New paths to AI disaster

I’ve never believed that robots dream of killing all humans. I don’t think paperclip maximisers are ever going to rule the world. And I don’t believe in the Singularity. But is AI heading in some dangerous directions? Oh yes.

In Forbes, Bernard Marr recently offered five predictions for the year ahead. They mostly strike me as pretty believable, though I’m less optimistic than he is about digital assistants and the likelihood of other impressive breakthroughs; he’s surely right that there will be more hype.

It’s his first two that prompted some apprehension on my part. He says…

  1. AI increasingly becomes a matter of international politics
  2. A Move Towards “Transparent AI”

Those are surely right; we’ve already seen serious discussion papers emerging from the EU and elsewhere, and one of the main concerns to have emerged recently is the matter of ‘transparency’ – the auditability of software. How is the computer making its decisions?

This is a legitimate, indeed a necessary concern. Once upon a time we could write out the algorithm embodied in any application and check how it worked. This is getting more difficult with software that learns for itself, and we’ve already seen disastrous cases where the AI picked up and amplified the biases of the organisation it was working for. Noticing that most top executives were white middle-aged men, it might decide to downgrade the evaluation of everyone else, for example. Cases like that need to be guarded against and managed; it ought to be feasible in such circumstances, by studying results even if it isn’t possible to look inside the ‘black box’.

But it starts to get difficult, because as machine learning moves on into more complex decision making, it increasingly becomes impossible to understand how the algorithms are playing out, and the desired outcomes may not be so clear. In fact it seems to me that full transparency may be impossible in principle, due to human limitations. How could that be? I’m not sure I can say – I’m no expert, and explaining something you don’t, by definition, understand, is a bit of a challenge anyway. In part the problem might be to do with how many items we can hold in mind, for example. It’s generally accepted that we can only hang on to about seven items (plus or minus a couple) in short-term memory. (There’s scope for discussion about such matters as what amounts to an item, and so on, but let’s not worry about the detail.) This means there is a definite limit to how many possible paths we can mentally follow at once, or to put it another way, how large a set of propositional disjunctions we can hang on to (‘either a or b, and if a, either c, d, or e, while if b, f or g… and there we go). Human brains can deal with this by structuring decisions to break them into smaller chunks, using a pencil and paper, and so on. Perhaps, though, there are things that you can only understand by grasping twenty alternatives simultaneously. Very likely there are other cognitive issues we simply can’t recognise; we just see a system doing a great job in ways we can’t fathom.
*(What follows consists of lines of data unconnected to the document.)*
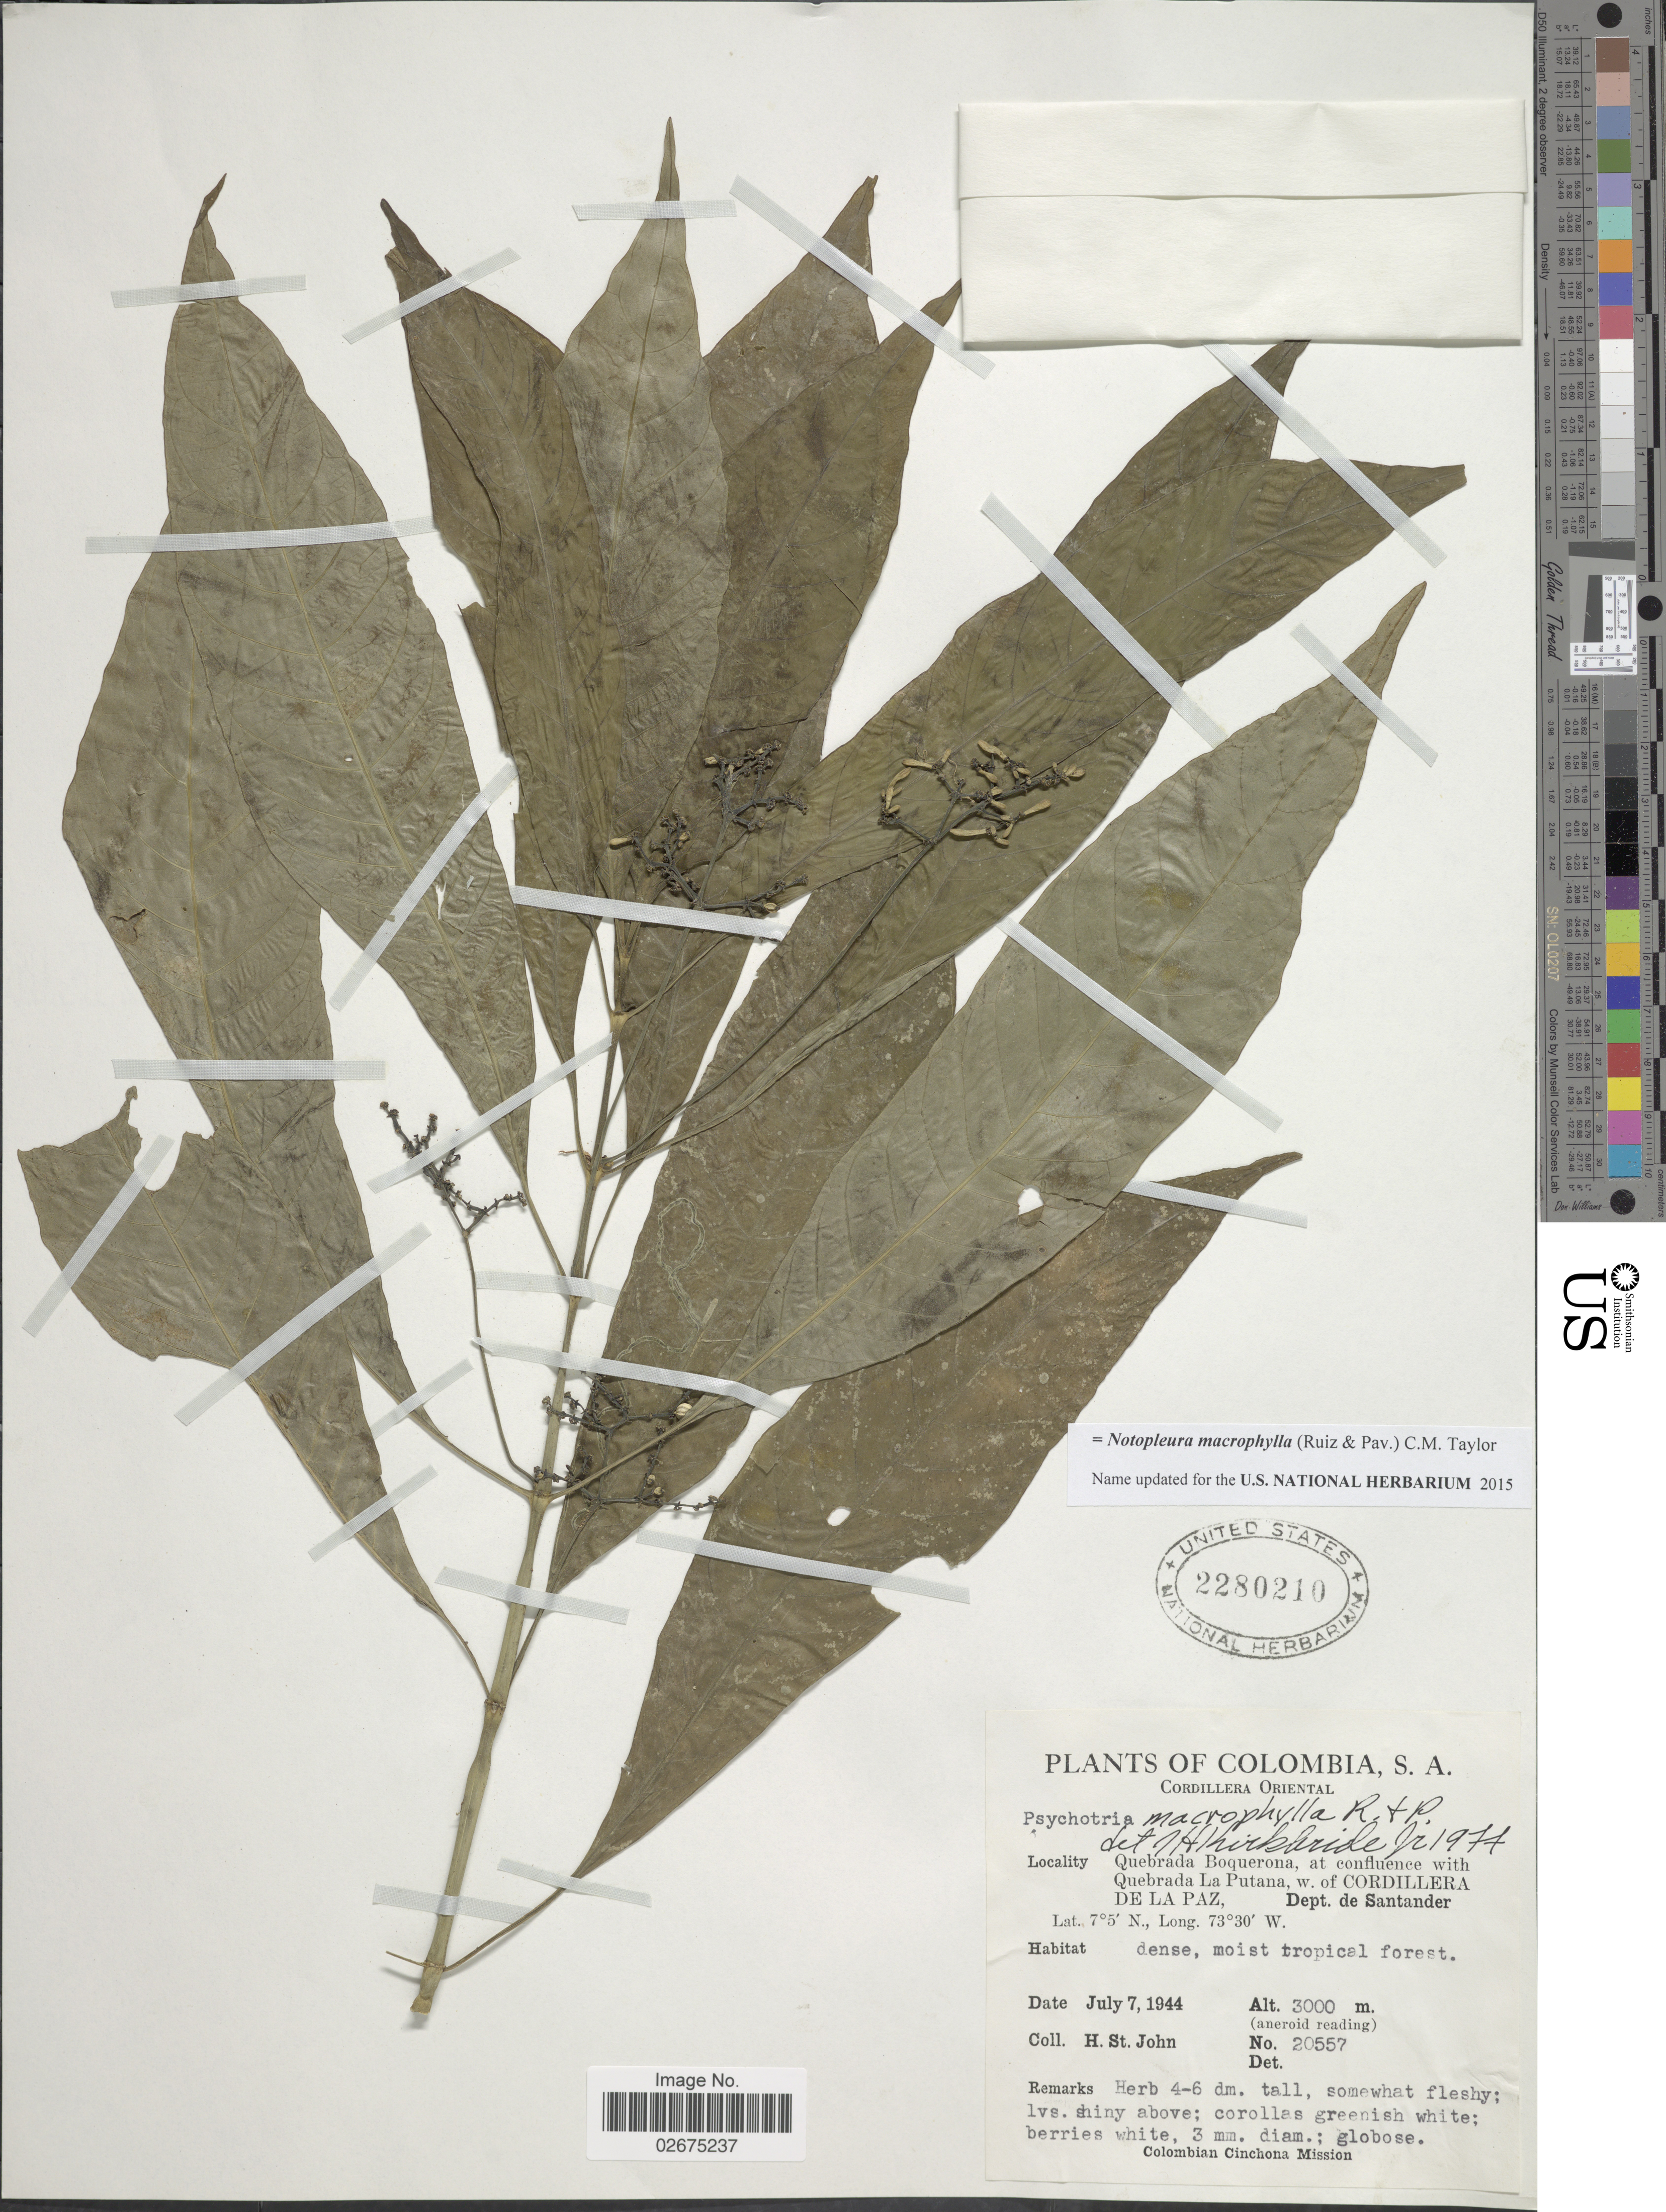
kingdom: Plantae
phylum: Tracheophyta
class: Magnoliopsida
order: Gentianales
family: Rubiaceae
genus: Notopleura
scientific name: Notopleura macrophylla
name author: (Ruiz & Pav.) C.M. Taylor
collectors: H. St. John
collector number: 20557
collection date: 1944-07-07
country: Colombia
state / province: Santander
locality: Cordillera Oriental, Quebrada Boquerona, at confluence with Quebrada La Putana, w. of Cordillera De La Paz, Dept. de Santander, dense, moist tropical forest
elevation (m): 3000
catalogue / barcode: US 2280210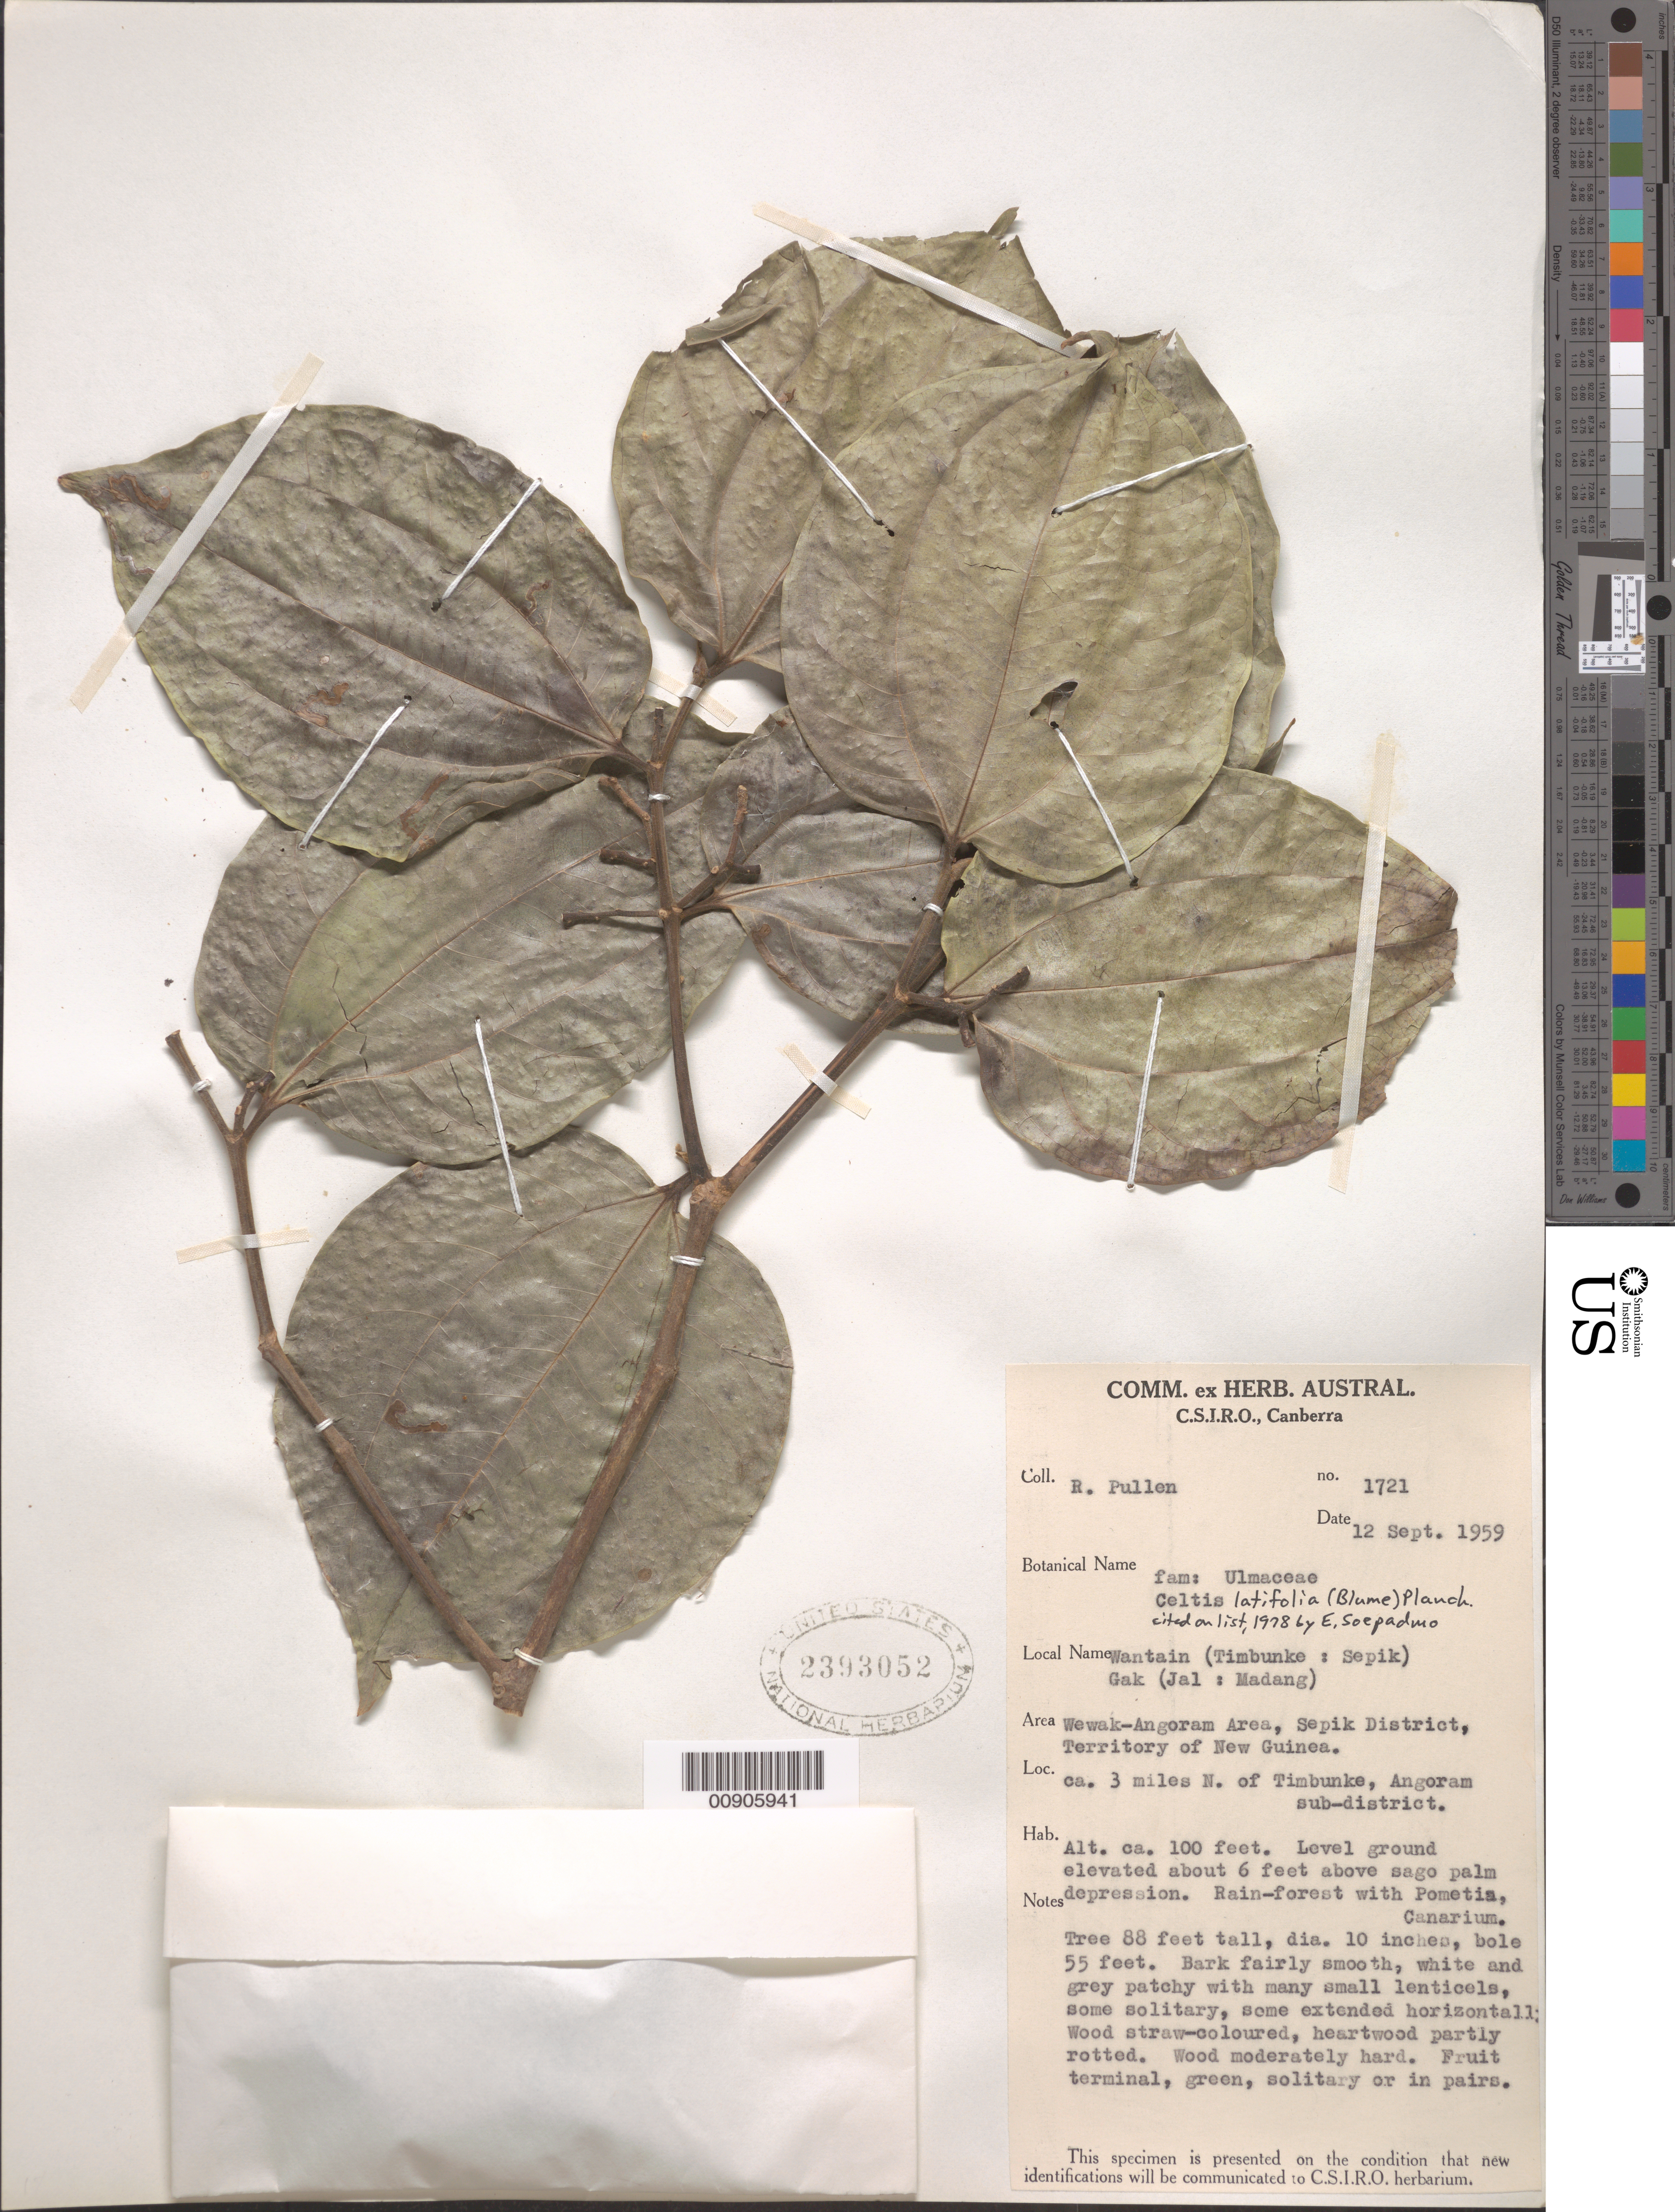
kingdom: Plantae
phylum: Tracheophyta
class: Magnoliopsida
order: Rosales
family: Cannabaceae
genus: Celtis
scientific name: Celtis rigescens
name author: (Miq.) Planch.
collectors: R. Pullen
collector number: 1721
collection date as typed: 12 Sep 1959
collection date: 1959-09-12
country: Papua New Guinea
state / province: East Sepik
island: New Guinea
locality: Wewak-Angorum area, Sepik District, Territory of New Guinea. Ca. 3 miles N of Timbunke, Angoram sub-district.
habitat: Level ground elevated about 6 feet above sago palm depression. Rain forest with Pometia, Canarium.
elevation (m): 30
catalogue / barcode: US 2393052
Still, I said we could monitor success by just looking at results, didn’t I? We know that our recruitment exercise ought to yield appointments whose ethnic composition is the same as that of the population (or at any rate, of the qualified candidates).  OK, sometimes it may be harder to know what the desired outcome is, exactly, and there may be issues about whether ongoing systems need to be able to yield sub-optimal results temporarily, but those are tractable issues.

Alas, we also have to worry about brittleness and how things break. It turns out that systems using advanced machine learning may be prone to sudden disastrous failure. A change of a few unimportant pixels in a graphic may make an image recognition system which usually performs reliably draw fantastic conclusions instead. In one particular set of circumstances a stock market system may suddenly go ape. This happens because however machine learning systems are doing what they do, they are doing something radically different from what we do, and we might suspect that like simpler computer systems, they take no true account of relevance, only its inadequate proxy correlation. Nobody, I think, has any good theoretical analysis of relevance, and it is strongly linked with Humean problems philosophers have never cracked.

That’s bad, but it could be made worse if legislative bodies either fail to understand why these risks arise, or decide that on a precautionary basis we must outlaw anything that cannot be fully audited and understood by human beings. Laws along those lines seem very likely to me, but they might throw away huge potential benefits – perhaps major economic advantage – or even suppress the further research and development which might ultimately lead to solutions and to further, as yet unforeseeable, gains.

That’s not all, either; laws constrain compliant citizens, but not necessarily everyone. Suppose we can build machine learning systems that retain a distinct risk of catastrophic failure, but outclass ordinary human or non-learning systems most of the time. Will anyone try to build and use such systems? Might there be a temptation for piratical types to try them out in projects that are criminal, financial, political or even military? Don’t the legitimate authorities have to develop the same systems pre-emptively in self-defence? Otherwise we’re left in a position where it’s not clear whether we should hope that the ‘pirate’ systems fail or work, because either way it’s catastrophe.

What on earth is the answer, what regulatory regime or other measures would be appropriate? I don’t know and I strongly doubt that any of the regulatory bodies who are casting a thoughtful eye over this territory know either.